Source data
================
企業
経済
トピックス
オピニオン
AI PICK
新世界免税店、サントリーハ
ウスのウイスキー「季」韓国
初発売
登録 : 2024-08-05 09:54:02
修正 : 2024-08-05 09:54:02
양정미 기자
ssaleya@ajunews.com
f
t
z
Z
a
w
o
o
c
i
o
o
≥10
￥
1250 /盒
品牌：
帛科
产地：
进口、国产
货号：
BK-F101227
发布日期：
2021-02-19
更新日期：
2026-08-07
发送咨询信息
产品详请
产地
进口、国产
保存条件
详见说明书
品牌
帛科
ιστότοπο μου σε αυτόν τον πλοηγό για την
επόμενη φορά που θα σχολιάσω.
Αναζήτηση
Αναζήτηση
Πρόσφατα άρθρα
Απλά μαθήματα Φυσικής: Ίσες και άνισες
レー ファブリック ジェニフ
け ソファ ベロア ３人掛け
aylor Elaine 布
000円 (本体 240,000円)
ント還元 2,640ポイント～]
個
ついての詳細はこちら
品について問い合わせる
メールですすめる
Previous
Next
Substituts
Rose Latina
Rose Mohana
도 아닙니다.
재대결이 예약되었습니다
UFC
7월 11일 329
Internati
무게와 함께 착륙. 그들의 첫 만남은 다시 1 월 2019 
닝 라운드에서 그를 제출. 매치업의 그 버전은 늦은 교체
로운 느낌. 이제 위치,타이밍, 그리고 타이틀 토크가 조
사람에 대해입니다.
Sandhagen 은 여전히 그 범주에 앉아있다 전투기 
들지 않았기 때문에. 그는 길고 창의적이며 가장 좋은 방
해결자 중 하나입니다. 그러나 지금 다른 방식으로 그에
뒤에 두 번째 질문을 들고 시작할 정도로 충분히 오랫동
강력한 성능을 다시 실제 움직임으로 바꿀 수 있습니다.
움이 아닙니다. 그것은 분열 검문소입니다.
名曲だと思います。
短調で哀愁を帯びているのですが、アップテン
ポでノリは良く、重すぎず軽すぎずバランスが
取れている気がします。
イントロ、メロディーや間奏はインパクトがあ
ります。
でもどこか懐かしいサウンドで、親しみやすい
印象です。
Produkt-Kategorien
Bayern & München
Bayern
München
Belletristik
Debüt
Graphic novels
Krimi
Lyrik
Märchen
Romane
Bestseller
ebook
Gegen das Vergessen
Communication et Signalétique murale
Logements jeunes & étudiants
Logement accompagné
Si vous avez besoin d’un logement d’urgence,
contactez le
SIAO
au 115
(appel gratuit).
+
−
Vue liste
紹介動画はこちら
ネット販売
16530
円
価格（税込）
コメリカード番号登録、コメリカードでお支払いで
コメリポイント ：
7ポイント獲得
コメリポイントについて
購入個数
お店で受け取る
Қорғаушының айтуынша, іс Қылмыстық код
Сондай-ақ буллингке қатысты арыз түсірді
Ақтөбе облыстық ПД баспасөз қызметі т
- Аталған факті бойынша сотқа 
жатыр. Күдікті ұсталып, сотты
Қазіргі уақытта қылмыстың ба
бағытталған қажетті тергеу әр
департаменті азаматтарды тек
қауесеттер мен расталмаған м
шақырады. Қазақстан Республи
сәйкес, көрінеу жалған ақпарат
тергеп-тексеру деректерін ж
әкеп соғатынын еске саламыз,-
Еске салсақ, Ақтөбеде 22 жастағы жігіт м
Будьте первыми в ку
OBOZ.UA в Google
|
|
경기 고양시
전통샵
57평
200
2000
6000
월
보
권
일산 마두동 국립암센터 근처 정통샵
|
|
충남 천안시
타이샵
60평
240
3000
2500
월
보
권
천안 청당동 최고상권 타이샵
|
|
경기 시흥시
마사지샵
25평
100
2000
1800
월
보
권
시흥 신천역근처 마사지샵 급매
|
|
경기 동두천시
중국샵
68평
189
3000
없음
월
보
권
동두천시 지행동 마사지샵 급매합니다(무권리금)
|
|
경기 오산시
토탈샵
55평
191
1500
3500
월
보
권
================
The task -
Rewrite the lines from the start of the records through the line containing "해결자 중 하나입니다. 그러나 지금 다른 방식으로 그에", swapping "Previous" for "Back" and leaving everything else unchanged.

Solution for this exercise -
企業
経済
トピックス
オピニオン
AI PICK
新世界免税店、サントリーハ
ウスのウイスキー「季」韓国
初発売
登録 : 2024-08-05 09:54:02
修正 : 2024-08-05 09:54:02
양정미 기자
ssaleya@ajunews.com
f
t
z
Z
a
w
o
o
c
i
o
o
≥10
￥
1250 /盒
品牌：
帛科
产地：
进口、国产
货号：
BK-F101227
发布日期：
2021-02-19
更新日期：
2026-08-07
发送咨询信息
产品详请
产地
进口、国产
保存条件
详见说明书
品牌
帛科
ιστότοπο μου σε αυτόν τον πλοηγό για την
επόμενη φορά που θα σχολιάσω.
Αναζήτηση
Αναζήτηση
Πρόσφατα άρθρα
Απλά μαθήματα Φυσικής: Ίσες και άνισες
レー ファブリック ジェニフ
け ソファ ベロア ３人掛け
aylor Elaine 布
000円 (本体 240,000円)
ント還元 2,640ポイント～]
個
ついての詳細はこちら
品について問い合わせる
メールですすめる
Back
Next
Substituts
Rose Latina
Rose Mohana
도 아닙니다.
재대결이 예약되었습니다
UFC
7월 11일 329
Internati
무게와 함께 착륙. 그들의 첫 만남은 다시 1 월 2019 
닝 라운드에서 그를 제출. 매치업의 그 버전은 늦은 교체
로운 느낌. 이제 위치,타이밍, 그리고 타이틀 토크가 조
사람에 대해입니다.
Sandhagen 은 여전히 그 범주에 앉아있다 전투기 
들지 않았기 때문에. 그는 길고 창의적이며 가장 좋은 방
해결자 중 하나입니다. 그러나 지금 다른 방식으로 그에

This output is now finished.